• **What you have to do**
The response should contain only those lines of the entries below that include the string "predefined".

==== Source material ====

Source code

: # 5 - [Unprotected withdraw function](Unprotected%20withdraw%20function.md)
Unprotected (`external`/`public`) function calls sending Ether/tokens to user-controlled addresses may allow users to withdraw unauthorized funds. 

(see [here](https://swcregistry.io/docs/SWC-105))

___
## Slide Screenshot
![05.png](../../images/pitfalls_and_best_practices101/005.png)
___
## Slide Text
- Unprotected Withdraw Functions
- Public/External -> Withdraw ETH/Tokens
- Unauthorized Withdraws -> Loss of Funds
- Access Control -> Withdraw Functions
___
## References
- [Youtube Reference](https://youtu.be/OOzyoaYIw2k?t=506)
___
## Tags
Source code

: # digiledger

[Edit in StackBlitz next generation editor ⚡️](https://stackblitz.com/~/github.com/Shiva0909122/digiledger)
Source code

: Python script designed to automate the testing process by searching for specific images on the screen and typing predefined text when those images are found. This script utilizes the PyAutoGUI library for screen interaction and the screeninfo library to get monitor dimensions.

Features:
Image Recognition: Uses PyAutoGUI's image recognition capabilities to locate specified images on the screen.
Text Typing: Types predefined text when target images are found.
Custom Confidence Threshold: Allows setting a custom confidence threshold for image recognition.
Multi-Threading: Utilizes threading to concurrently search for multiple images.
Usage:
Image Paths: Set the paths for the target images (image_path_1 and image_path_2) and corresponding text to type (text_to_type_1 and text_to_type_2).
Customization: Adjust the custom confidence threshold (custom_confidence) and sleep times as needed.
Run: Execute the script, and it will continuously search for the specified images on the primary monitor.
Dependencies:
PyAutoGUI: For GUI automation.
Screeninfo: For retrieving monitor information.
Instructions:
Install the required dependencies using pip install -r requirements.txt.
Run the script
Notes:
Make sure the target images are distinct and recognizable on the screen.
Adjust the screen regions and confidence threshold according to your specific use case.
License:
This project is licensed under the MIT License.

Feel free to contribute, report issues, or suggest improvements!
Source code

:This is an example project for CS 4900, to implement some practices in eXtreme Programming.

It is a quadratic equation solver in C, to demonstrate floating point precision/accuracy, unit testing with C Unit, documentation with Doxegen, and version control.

====

• **Solution below**
: Python script designed to automate the testing process by searching for specific images on the screen and typing predefined text when those images are found. This script utilizes the PyAutoGUI library for screen interaction and the screeninfo library to get monitor dimensions.
Text Typing: Types predefined text when target images are found.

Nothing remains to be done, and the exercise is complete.